■ **WHAT YOU NEED TO DO**:
• 1. From the seminar announcement below, list the fields that derived differential geometry is described as a hybrid of.
• 2. According to the seminar announcement below, in which building and room does the talk take place?
PROVIDED TEXT Block Start
Topology, Algebraic Geometry, and Dynamics Seminar (TADS): Quantum Field Theory and Derived Differential Geometry (Part II)

Speaker:  David Carchedi, GMU

Title:  Quantum Field Theory and Derived Differential Geometry (Part II)

Abstract:  In a quantum theory, physicists express expectation values of observable properties formally as an integral over an infinite dimensional space of fields. In actuality, these values are computed as a sum of contributions of certain graphs called Feynman diagrams. When computing with the Feynman diagrams of non-abelian gauge theories, like those involved in quantum chromodynamics, physicists discovered that they had to add auxiliary “ghost fields” in order to extract sensible answers. Similarly, while quantizing supergravity, physicists introduced “antifields” to partner with every field. In this talk, we will show how these extra fields pop up naturally from considerations in derived geometry.

Derived differential geometry is an enhancement of the theory of manifolds developed to handle non-transverse intersections. In its essence, it is a hybrid of differential geometry, homological algebra, and algebraic geometry. We will derive an explicit model for derived manifolds starting from a simple universal property. We will then explain how to construct from a classical field theory an infinite dimensional moduli space of derived solutions to the PDEs describing its dynamics, and how ghost fields and anti-fields occur naturally in its tangent complex. We will work this out explicitly for Chern-Simons and Yang-Mills.

Time:  Friday, October 7, 2022, 1:30pm – 2:30pm

Place:  Exploratory Hall, room 4208
PROVIDED TEXT Block End
DATASET ENTRIES Block Start
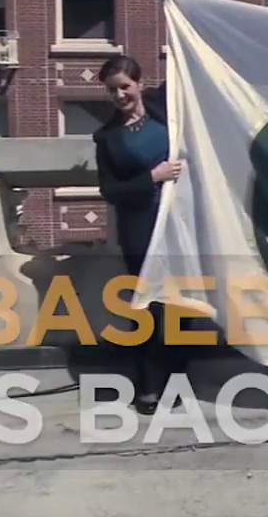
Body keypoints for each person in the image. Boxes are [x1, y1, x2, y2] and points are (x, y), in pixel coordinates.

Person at [93, 55, 182, 415]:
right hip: (141, 232)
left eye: (125, 87)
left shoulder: (165, 107)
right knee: (149, 310)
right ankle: (147, 386)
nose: (119, 95)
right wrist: (152, 178)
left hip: (179, 225)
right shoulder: (107, 137)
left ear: (140, 84)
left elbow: (191, 68)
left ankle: (175, 380)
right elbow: (110, 191)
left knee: (179, 309)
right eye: (112, 90)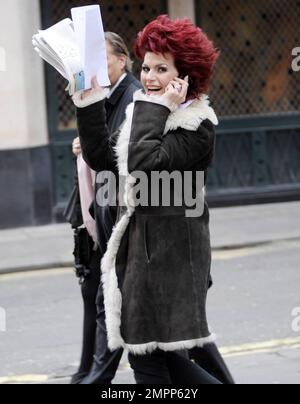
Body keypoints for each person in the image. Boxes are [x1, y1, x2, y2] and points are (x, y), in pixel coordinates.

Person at [74, 16, 233, 384]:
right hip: (139, 259)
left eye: (162, 69)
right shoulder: (143, 114)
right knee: (153, 360)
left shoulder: (197, 127)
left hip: (171, 262)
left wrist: (155, 108)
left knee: (153, 358)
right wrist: (87, 96)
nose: (148, 77)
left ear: (186, 76)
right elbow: (103, 158)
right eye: (146, 67)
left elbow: (144, 165)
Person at [65, 32, 142, 384]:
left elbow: (117, 158)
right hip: (103, 216)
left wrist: (93, 144)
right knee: (100, 302)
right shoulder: (107, 95)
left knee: (108, 306)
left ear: (122, 61)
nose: (96, 70)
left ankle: (92, 376)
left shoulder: (132, 97)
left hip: (124, 221)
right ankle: (89, 373)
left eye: (103, 61)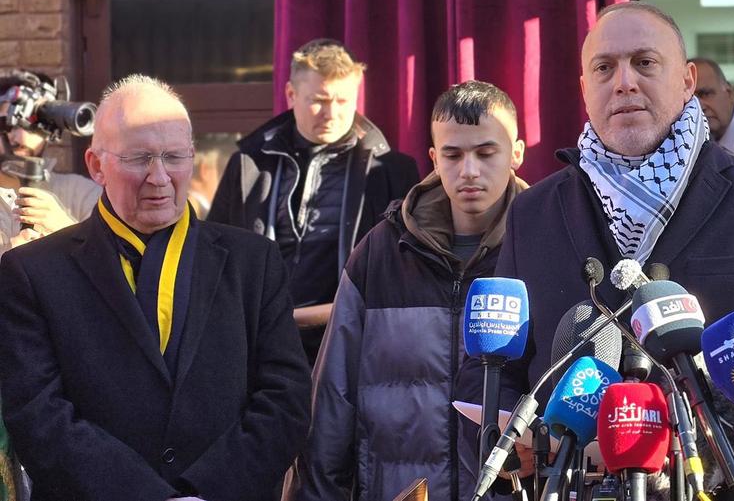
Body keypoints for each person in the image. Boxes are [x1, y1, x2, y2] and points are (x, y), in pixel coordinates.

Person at [481, 1, 734, 439]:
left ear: (687, 82)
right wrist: (524, 441)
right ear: (585, 88)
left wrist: (721, 437)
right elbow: (494, 372)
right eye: (605, 69)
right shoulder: (533, 214)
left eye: (644, 63)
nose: (625, 83)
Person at [0, 74, 311, 501]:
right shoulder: (31, 271)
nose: (160, 177)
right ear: (96, 166)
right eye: (139, 158)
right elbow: (38, 413)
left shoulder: (253, 263)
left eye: (173, 156)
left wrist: (203, 493)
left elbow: (285, 400)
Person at [289, 81, 527, 501]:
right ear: (434, 159)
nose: (469, 170)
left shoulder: (544, 246)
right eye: (453, 154)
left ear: (517, 154)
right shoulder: (380, 252)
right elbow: (331, 400)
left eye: (486, 152)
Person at [208, 39, 419, 362]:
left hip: (352, 347)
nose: (332, 113)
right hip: (259, 346)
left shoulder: (392, 172)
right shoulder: (248, 165)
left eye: (343, 100)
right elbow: (215, 257)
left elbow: (402, 274)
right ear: (291, 95)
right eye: (319, 100)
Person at [0, 70, 101, 251]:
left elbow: (113, 266)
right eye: (10, 123)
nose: (18, 135)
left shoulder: (81, 194)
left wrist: (65, 229)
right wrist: (7, 256)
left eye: (31, 125)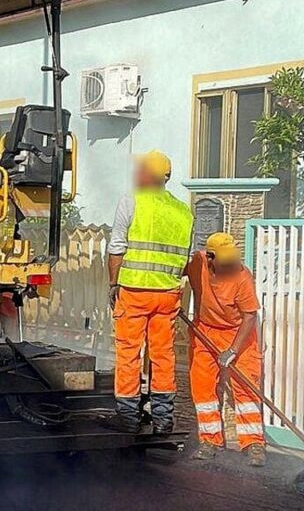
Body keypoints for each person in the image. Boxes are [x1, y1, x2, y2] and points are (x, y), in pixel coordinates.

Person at [106, 151, 193, 434]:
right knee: (163, 355)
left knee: (129, 353)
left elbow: (117, 247)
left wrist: (112, 284)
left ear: (146, 174)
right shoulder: (183, 212)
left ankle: (129, 418)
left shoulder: (130, 202)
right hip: (167, 293)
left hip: (133, 290)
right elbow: (184, 259)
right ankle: (164, 419)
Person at [185, 232, 266, 466]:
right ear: (209, 257)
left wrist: (232, 350)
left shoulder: (241, 276)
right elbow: (173, 272)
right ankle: (210, 441)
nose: (230, 264)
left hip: (239, 332)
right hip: (205, 331)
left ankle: (254, 444)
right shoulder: (197, 263)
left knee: (247, 387)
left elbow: (250, 315)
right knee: (202, 387)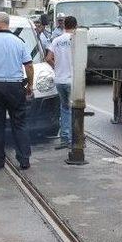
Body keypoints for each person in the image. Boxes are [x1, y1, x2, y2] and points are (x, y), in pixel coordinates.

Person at [0, 13, 35, 170]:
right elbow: (29, 66)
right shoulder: (19, 42)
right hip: (16, 87)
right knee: (20, 123)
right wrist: (30, 85)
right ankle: (24, 159)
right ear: (7, 24)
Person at [46, 15, 76, 150]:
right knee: (76, 109)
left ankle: (65, 138)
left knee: (64, 108)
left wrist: (56, 67)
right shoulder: (77, 40)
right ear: (76, 26)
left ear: (64, 26)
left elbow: (48, 58)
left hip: (60, 80)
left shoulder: (56, 40)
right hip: (73, 80)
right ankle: (74, 138)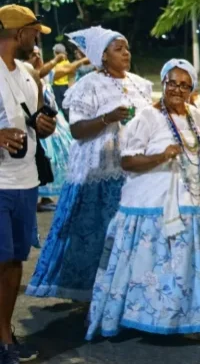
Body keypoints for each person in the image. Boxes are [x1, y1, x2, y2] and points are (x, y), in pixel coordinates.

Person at [85, 59, 200, 343]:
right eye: (172, 83)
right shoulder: (147, 117)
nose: (177, 89)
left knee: (199, 266)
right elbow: (127, 161)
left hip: (198, 203)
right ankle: (151, 318)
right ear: (163, 83)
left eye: (185, 85)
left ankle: (193, 322)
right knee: (161, 268)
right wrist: (161, 156)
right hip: (156, 207)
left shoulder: (194, 115)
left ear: (191, 90)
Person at [26, 26, 153, 303]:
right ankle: (89, 294)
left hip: (134, 172)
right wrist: (108, 117)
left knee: (131, 236)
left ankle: (126, 294)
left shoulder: (141, 85)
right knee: (95, 235)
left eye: (127, 48)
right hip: (99, 172)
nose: (126, 53)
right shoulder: (88, 86)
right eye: (119, 49)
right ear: (103, 56)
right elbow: (77, 130)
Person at [0, 4, 57, 364]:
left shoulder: (26, 74)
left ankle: (4, 330)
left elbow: (35, 122)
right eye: (34, 31)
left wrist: (43, 127)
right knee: (1, 258)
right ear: (18, 33)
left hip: (26, 181)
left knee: (15, 260)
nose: (37, 38)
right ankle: (4, 339)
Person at [27, 47, 74, 210]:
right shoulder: (27, 74)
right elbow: (38, 73)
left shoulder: (44, 74)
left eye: (39, 54)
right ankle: (40, 196)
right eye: (33, 54)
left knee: (59, 157)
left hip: (54, 121)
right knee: (46, 157)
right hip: (38, 123)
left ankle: (46, 198)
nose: (37, 57)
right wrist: (56, 60)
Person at [49, 44, 89, 121]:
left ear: (56, 53)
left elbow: (72, 76)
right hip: (62, 87)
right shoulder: (68, 63)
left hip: (62, 88)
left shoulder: (63, 64)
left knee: (63, 108)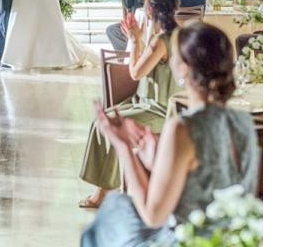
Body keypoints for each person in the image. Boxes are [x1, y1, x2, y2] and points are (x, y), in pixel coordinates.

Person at [81, 22, 259, 247]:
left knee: (108, 216)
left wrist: (124, 147)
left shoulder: (183, 128)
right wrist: (157, 161)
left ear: (184, 68)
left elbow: (153, 216)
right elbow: (212, 182)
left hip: (191, 240)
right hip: (236, 237)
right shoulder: (244, 121)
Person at [79, 0, 180, 208]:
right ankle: (106, 187)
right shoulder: (179, 35)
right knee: (101, 121)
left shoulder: (161, 40)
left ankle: (104, 191)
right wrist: (138, 39)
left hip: (159, 109)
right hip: (151, 103)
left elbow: (136, 72)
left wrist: (134, 41)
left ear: (150, 9)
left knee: (108, 123)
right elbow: (145, 61)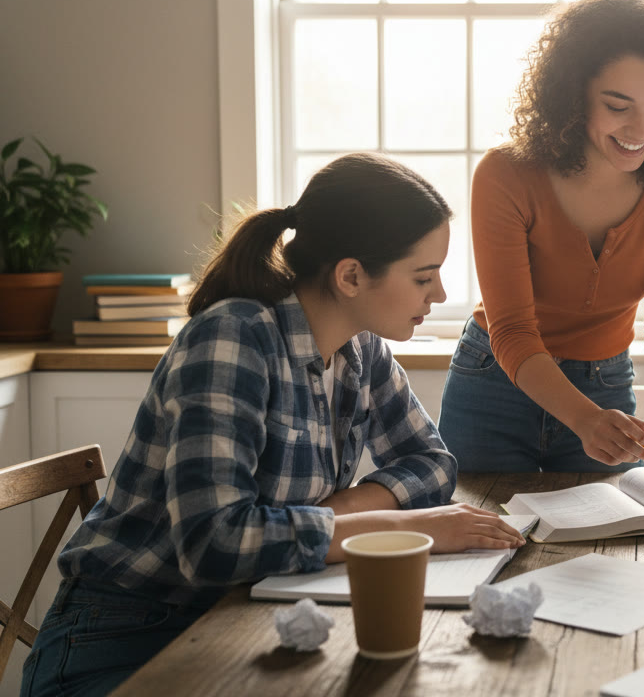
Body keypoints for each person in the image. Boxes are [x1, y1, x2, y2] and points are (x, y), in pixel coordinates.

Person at [22, 153, 524, 697]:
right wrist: (409, 527)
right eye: (424, 276)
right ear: (351, 275)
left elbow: (432, 464)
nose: (442, 294)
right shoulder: (233, 339)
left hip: (248, 615)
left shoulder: (361, 346)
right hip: (128, 638)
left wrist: (336, 513)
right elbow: (213, 542)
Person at [439, 0, 644, 501]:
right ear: (573, 94)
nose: (640, 129)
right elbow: (514, 330)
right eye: (617, 106)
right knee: (481, 541)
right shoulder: (506, 173)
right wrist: (584, 419)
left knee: (601, 554)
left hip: (604, 384)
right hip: (494, 384)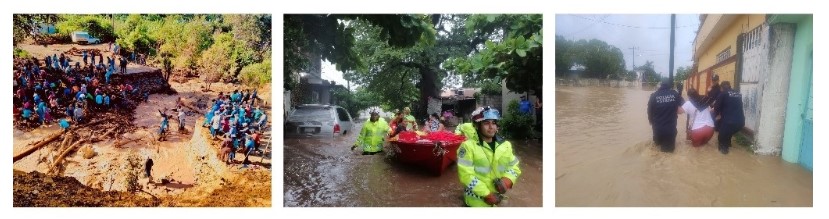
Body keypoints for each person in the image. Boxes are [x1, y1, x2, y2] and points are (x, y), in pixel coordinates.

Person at [456, 106, 522, 207]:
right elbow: (466, 176)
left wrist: (508, 180)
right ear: (477, 126)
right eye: (486, 123)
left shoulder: (506, 145)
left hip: (497, 200)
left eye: (494, 123)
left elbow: (514, 167)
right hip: (476, 202)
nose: (491, 127)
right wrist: (487, 195)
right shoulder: (467, 147)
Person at [647, 79, 683, 153]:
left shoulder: (653, 96)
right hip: (670, 130)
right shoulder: (674, 94)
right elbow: (683, 105)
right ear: (670, 85)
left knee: (656, 150)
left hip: (657, 130)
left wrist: (650, 121)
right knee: (667, 154)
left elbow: (649, 111)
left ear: (661, 85)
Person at [714, 81, 745, 155]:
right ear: (730, 86)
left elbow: (716, 107)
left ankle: (724, 150)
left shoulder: (723, 94)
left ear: (721, 88)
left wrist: (717, 115)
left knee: (721, 136)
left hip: (729, 122)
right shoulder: (738, 93)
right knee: (728, 133)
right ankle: (728, 144)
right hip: (740, 122)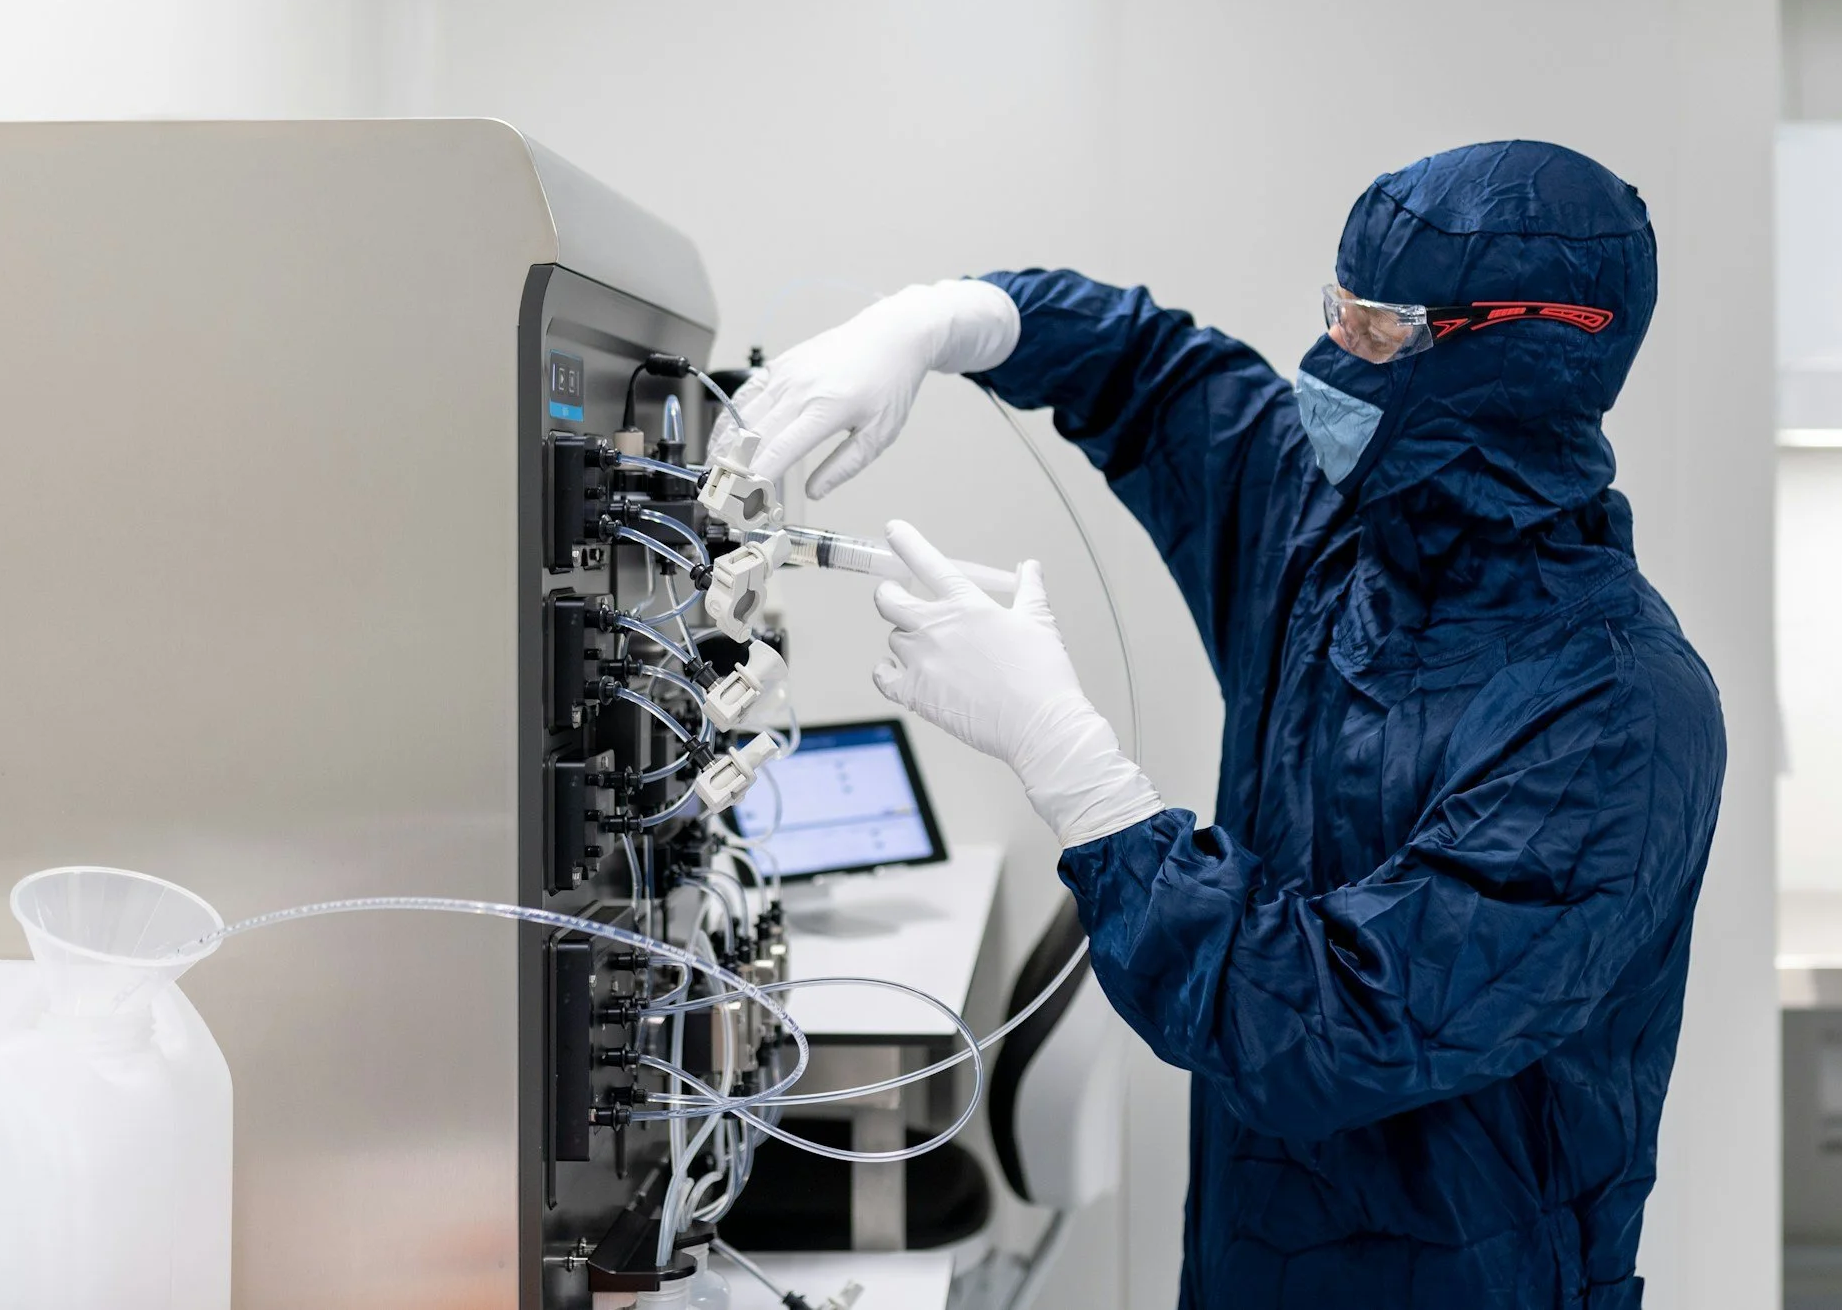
DATASET ENTRIES Block End
■ **YOUR WRITTEN ANSWERS**:
• 1. Differential geometry, homological algebra, and algebraic geometry

• 2. Exploratory Hall, room 4208